Welcome to Davos, Where Even a Push for Gender Equity Mostly Involves Lots of Men

“Women, see. They provide one of the biggest opportunities for growth.”

Photo via Thinkstock

This year’s World Economic Forum in Davos, Switzerland, is shaping up to be a characteristic dudefest. With its attendee population of world leaders and corporate bigshots, less than 18 percent of whom are women, this year’s gathering has paused at several points to reflect on gender equity. And yet, since this is Davos, these moments have had an unsurprising focal point: men.

The male CEOs of 10 major global companies released some specifics on their male-dominated workforces on Friday in conjunction with HeForShe, the United Nations’ initiative to involve more men in global efforts for gender equality. The corporations, which included Twitter, Unilever, Barclays, and PricewaterhouseCoopers, averaged about 40 percent women in new-hire classes and 27 percent women in senior leadership positions. Some are doing much worse: McKinsey, for one, employs only 11 percent women in its top roles. The group of men posed for photos and promised to do better in the future. Yay!

On Wednesday, consulting firm Mercer held a panel on gender parity in business in advance of its annual report on the subject. The panelists were all men—in fact, the panel’s title was “The Role of Men,” and the intended audience was men. Mercer’s gender-equity initiative is called “When Women Thrive, Businesses Thrive”; its website encourages corporate leaders to “capture a portion of this economic opportunity”—that is, women. A video about the program features a male narrator opening with an statement that sounds like he’s observing an exotic species in the wild: “Women,” he murmurs. “They provide one of the biggest opportunities for growth.”

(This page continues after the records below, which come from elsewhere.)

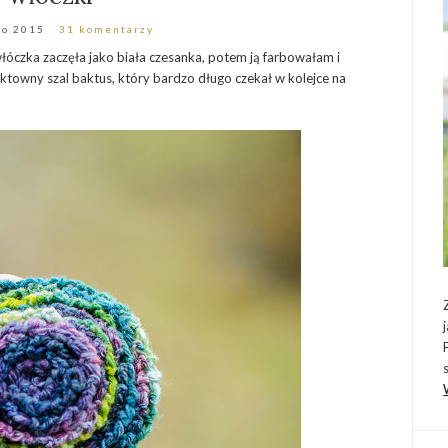
go 2015
31 komentarzy
óczka zaczęła jako biała czesanka, potem ją farbowałam i
ktowny szal baktus, który bardzo długo czekał w kolejce na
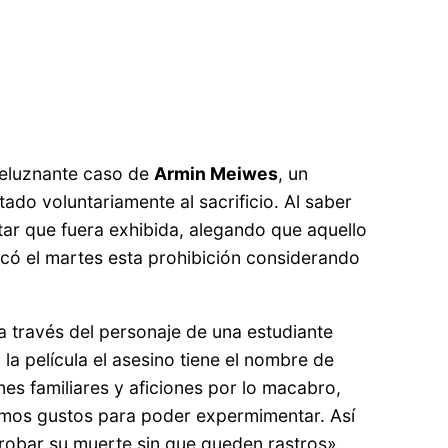
speluznante caso de
Armin Meiwes
, un
ado voluntariamente al sacrificio. Al saber
ar que fuera exhibida, alegando que aquello
ocó el martes esta prohibición considerando
, a través del personaje de una estudiante
 la película el asesino tiene el nombre de
es familiares y aficiones por lo macabro,
smos gustos para poder expermimentar. Así
robar su muerte sin que queden rastros».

On one hand, it’s true that companies with more women in leadership positions perform better in the marketplace, and since men still hold a disproportionate amount of hiring and decision-making power, it’s smart to appeal to their egos and concerns for the bottom line. Still, it’s disquieting to hear gender equality pegged as a moneymaking strategy, and women’s lives and economic disadvantages reduced to talking points on a man’s PowerPoint. That the UN must place men at the center of its campaign for women’s advancement is a sad reflection on the enduring power of male insecurity when it comes to lawmaking and workplace politics. It risks implying that women can’t do anything by themselves, even earn their own fair treatment.

Recent studies have confirmed that white men feel threatened by the slightest suggestion of a company’s commitment to diversity; at the “Role of Men” panel, a Mercer senior partner pointed out that, since 2014, men’s involvement in diversity and inclusion efforts has fallen from 49 percent to 38 percent. The panel’s hashtag seemed built to boost those fragile egos in danger of crumbling under gender equality: #MenMatter. Yes, allies are a necessary asset in any viable strategy for real change. But when they hog the spotlight, it’s hard to take them seriously.